TO DO: Repeat the items from the line containing "Would you mind" through the line containing "-0.113805, 0.174579, 1.084456]]", changing "pose line" to "extrinsics line" and leaving everything else as it stands.

EXERCISE MATERIAL:
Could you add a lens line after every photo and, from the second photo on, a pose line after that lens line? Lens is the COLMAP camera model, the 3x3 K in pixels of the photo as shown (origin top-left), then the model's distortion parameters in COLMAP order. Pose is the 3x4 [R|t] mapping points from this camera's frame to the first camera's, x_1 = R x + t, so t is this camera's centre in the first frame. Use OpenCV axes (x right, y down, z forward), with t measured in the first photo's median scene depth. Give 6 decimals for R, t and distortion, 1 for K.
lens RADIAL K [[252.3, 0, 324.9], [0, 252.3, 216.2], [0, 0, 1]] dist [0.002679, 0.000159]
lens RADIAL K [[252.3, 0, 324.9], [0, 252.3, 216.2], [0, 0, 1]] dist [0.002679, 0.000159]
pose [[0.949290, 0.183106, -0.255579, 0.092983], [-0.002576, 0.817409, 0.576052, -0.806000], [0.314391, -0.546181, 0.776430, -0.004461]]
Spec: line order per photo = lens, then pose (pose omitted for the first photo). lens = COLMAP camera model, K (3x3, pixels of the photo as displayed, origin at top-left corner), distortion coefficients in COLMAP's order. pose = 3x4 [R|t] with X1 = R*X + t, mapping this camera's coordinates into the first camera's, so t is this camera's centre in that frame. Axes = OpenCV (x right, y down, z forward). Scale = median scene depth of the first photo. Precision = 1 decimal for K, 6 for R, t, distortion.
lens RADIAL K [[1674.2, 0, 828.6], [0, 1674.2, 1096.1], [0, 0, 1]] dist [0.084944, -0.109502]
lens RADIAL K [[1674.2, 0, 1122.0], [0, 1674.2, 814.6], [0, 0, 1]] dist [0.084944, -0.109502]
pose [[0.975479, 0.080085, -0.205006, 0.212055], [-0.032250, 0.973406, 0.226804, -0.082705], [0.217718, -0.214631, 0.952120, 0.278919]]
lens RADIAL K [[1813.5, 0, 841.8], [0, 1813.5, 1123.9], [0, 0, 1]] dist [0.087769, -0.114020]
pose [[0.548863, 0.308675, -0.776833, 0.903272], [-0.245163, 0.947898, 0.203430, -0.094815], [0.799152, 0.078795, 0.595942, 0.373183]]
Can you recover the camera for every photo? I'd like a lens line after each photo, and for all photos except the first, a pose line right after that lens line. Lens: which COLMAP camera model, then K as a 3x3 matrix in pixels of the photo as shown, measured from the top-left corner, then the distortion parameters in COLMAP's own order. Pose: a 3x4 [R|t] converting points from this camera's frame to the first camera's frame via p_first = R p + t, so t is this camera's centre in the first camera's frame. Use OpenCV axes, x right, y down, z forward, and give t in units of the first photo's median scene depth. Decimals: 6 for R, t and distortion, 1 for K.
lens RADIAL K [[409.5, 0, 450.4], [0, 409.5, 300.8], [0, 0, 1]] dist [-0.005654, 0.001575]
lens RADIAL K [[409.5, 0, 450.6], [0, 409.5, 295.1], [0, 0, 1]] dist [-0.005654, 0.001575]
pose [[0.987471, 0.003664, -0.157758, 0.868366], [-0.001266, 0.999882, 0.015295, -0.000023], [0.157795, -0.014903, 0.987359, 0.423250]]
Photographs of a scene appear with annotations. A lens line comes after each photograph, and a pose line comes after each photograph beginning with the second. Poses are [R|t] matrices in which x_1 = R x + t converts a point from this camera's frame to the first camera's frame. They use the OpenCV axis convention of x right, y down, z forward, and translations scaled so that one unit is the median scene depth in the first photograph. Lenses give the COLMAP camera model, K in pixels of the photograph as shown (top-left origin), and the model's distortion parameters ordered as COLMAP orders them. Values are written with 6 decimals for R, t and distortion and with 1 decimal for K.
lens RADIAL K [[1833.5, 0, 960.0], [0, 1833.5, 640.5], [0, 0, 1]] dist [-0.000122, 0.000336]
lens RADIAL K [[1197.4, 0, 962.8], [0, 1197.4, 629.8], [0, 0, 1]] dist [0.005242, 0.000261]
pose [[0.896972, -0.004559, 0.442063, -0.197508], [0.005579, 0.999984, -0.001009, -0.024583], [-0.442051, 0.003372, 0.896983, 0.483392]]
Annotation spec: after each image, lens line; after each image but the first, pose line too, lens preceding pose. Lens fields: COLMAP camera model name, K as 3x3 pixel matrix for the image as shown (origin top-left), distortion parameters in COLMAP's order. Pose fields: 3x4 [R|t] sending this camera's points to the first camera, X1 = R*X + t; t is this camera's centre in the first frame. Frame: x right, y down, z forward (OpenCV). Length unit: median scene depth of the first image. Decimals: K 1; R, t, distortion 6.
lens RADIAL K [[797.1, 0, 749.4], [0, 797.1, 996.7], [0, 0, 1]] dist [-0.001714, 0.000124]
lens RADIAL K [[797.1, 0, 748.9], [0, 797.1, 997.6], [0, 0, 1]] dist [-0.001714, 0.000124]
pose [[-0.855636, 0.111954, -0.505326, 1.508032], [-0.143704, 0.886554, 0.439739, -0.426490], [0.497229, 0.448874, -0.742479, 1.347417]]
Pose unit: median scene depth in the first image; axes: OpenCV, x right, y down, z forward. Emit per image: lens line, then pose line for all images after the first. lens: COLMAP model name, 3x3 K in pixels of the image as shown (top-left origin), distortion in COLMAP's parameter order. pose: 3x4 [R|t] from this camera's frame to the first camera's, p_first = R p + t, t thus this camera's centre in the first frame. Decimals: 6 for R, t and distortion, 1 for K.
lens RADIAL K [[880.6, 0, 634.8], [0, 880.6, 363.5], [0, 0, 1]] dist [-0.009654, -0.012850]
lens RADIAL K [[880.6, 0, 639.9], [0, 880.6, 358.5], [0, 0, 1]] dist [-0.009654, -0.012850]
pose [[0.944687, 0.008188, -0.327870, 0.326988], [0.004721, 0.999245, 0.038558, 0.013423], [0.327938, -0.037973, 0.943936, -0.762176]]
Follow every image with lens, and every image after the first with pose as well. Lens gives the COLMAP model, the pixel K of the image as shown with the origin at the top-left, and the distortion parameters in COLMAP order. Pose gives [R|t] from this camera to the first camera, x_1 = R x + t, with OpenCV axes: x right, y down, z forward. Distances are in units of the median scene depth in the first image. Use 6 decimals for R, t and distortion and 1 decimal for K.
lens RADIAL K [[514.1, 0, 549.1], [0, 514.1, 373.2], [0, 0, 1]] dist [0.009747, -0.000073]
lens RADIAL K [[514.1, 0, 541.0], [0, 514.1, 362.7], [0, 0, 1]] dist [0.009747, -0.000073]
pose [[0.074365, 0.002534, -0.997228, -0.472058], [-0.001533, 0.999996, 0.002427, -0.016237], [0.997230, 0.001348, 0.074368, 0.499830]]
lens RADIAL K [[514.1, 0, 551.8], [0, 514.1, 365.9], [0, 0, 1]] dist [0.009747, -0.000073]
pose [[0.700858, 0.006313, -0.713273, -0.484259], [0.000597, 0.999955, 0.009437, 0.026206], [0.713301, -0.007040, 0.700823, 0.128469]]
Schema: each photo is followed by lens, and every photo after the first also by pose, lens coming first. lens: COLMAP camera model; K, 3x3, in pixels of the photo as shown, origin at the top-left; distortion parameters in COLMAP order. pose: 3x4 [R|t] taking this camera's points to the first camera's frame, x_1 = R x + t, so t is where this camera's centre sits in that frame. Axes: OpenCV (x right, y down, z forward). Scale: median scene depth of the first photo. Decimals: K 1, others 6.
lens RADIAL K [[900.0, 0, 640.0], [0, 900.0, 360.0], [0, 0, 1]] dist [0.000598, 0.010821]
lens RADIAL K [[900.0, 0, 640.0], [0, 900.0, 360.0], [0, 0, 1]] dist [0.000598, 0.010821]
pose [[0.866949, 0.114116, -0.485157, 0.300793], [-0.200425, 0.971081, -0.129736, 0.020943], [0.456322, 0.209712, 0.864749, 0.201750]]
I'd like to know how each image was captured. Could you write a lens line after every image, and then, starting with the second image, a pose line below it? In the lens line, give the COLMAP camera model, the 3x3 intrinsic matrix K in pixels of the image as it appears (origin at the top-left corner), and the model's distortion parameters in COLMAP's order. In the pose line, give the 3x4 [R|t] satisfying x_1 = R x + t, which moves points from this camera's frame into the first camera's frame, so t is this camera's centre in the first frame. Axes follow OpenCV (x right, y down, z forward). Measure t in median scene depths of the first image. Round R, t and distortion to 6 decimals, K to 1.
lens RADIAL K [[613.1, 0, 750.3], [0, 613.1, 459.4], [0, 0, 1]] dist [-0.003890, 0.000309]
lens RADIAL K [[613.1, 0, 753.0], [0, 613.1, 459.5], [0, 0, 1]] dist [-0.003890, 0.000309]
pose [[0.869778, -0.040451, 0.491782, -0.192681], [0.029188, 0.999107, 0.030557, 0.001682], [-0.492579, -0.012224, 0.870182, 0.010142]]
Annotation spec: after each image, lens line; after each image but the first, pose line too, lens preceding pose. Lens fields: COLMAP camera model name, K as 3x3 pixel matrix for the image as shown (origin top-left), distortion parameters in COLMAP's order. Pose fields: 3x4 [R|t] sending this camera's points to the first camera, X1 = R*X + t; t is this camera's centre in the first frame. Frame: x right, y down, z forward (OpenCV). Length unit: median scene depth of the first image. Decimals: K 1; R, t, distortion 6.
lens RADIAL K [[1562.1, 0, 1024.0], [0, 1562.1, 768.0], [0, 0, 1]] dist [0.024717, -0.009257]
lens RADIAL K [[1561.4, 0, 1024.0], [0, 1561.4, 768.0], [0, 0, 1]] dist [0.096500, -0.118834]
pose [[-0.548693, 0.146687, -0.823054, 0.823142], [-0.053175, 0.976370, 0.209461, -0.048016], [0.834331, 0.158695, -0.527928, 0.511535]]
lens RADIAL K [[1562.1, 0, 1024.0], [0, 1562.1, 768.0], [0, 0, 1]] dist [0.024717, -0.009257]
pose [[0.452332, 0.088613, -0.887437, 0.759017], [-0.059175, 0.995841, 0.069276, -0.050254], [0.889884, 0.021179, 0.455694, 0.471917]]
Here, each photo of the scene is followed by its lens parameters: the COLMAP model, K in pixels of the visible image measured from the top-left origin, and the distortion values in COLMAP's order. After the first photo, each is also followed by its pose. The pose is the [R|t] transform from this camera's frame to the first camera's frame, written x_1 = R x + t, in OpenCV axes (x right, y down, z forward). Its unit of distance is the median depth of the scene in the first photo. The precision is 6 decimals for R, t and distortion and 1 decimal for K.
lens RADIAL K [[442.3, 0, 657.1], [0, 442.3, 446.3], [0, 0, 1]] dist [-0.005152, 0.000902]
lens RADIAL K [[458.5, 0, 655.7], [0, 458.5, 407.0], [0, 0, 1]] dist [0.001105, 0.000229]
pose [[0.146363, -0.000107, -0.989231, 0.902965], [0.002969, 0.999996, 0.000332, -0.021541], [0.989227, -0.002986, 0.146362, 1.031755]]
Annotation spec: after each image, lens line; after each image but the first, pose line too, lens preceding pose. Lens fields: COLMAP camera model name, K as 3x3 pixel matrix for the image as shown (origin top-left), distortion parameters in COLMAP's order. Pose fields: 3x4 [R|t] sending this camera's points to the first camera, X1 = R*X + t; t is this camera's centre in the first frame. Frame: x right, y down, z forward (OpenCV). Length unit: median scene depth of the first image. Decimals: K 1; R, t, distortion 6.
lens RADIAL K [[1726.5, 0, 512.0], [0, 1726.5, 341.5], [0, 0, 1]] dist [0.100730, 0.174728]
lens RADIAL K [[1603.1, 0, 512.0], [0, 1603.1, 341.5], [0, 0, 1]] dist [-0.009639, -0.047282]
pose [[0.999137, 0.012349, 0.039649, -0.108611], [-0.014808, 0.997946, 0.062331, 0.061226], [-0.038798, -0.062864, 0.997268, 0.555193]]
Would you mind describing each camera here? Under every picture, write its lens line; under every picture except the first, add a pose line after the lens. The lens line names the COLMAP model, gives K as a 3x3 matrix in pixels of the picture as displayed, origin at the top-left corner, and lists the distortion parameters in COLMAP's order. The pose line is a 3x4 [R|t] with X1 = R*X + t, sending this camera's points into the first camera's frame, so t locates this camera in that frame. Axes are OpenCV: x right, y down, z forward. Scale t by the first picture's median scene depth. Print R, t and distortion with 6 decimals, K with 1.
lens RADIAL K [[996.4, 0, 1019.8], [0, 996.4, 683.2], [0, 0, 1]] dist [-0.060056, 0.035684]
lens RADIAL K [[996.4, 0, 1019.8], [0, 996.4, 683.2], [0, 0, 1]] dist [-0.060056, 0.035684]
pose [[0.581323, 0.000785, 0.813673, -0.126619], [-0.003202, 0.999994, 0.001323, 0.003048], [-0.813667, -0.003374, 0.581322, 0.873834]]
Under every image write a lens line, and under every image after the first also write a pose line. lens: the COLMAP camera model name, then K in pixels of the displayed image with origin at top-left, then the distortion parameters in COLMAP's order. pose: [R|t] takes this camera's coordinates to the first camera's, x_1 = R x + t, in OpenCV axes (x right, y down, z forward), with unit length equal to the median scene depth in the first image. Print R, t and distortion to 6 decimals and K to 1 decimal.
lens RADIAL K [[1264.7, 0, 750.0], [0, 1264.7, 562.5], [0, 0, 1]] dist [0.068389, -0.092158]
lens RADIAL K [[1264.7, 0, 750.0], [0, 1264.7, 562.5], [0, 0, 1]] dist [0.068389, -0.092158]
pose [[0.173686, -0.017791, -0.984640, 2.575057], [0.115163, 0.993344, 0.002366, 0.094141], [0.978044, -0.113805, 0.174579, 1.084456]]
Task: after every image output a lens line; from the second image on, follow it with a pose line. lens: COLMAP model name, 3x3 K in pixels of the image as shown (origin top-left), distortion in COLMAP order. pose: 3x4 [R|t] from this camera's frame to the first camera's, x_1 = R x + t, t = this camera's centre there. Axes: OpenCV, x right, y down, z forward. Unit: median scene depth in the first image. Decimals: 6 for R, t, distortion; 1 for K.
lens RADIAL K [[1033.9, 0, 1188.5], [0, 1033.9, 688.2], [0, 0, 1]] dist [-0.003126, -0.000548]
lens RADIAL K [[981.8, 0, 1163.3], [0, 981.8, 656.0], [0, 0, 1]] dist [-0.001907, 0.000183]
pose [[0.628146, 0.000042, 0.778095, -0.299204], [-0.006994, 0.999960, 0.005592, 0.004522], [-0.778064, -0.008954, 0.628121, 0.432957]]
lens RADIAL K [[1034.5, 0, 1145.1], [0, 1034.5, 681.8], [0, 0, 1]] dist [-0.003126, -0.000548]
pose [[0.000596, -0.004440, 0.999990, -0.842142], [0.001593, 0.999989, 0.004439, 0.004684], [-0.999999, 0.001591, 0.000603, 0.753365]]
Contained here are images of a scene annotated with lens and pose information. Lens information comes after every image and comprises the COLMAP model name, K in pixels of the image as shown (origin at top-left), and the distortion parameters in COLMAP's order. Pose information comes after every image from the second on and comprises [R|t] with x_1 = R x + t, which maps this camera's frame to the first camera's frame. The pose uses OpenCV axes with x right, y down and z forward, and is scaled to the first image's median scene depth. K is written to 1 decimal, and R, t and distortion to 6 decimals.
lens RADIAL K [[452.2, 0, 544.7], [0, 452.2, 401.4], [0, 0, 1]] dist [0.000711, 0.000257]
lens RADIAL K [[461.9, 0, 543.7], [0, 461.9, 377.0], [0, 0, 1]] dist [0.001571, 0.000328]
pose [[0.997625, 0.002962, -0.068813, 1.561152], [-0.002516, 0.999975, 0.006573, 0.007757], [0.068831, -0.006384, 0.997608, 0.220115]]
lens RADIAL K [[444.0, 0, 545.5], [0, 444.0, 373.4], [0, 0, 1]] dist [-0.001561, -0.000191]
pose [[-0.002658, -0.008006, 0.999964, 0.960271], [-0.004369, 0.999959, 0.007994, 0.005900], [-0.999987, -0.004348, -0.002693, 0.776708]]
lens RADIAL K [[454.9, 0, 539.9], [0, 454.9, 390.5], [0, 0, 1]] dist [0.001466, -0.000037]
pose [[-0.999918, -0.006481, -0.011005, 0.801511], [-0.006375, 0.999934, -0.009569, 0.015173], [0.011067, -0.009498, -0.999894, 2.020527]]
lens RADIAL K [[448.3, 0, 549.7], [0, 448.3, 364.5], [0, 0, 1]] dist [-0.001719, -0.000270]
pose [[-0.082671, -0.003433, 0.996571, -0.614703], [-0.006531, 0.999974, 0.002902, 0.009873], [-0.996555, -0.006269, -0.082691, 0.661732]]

EXERCISE RESPONSE:
Would you mind describing each camera here? Under every picture, write its lens line; under every picture except the first, add a extrinsics line after the lens. The lens line names the COLMAP model, gives K as a 3x3 matrix in pixels of the picture as displayed, origin at the top-left corner, and lists the distortion parameters in COLMAP's order. The extrinsics line is a 3x4 [R|t] with X1 = R*X + t, sending this camera's points into the first camera's frame, so t locates this camera in that frame. Axes are OpenCV: x right, y down, z forward. Scale t by the first picture's median scene depth. Print R, t and distortion with 6 decimals, K with 1.
lens RADIAL K [[996.4, 0, 1019.8], [0, 996.4, 683.2], [0, 0, 1]] dist [-0.060056, 0.035684]
lens RADIAL K [[996.4, 0, 1019.8], [0, 996.4, 683.2], [0, 0, 1]] dist [-0.060056, 0.035684]
pose [[0.581323, 0.000785, 0.813673, -0.126619], [-0.003202, 0.999994, 0.001323, 0.003048], [-0.813667, -0.003374, 0.581322, 0.873834]]
Under every image write a lens line, and under every image after the first also write a extrinsics line. lens: the COLMAP camera model name, then K in pixels of the displayed image with origin at top-left, then the distortion parameters in COLMAP's order. pose: [R|t] takes this camera's coordinates to the first camera's, x_1 = R x + t, in OpenCV axes (x right, y down, z forward), with unit length equal to the median scene depth in the first image. Print R, t and distortion to 6 decimals and K to 1 decimal.
lens RADIAL K [[1264.7, 0, 750.0], [0, 1264.7, 562.5], [0, 0, 1]] dist [0.068389, -0.092158]
lens RADIAL K [[1264.7, 0, 750.0], [0, 1264.7, 562.5], [0, 0, 1]] dist [0.068389, -0.092158]
pose [[0.173686, -0.017791, -0.984640, 2.575057], [0.115163, 0.993344, 0.002366, 0.094141], [0.978044, -0.113805, 0.174579, 1.084456]]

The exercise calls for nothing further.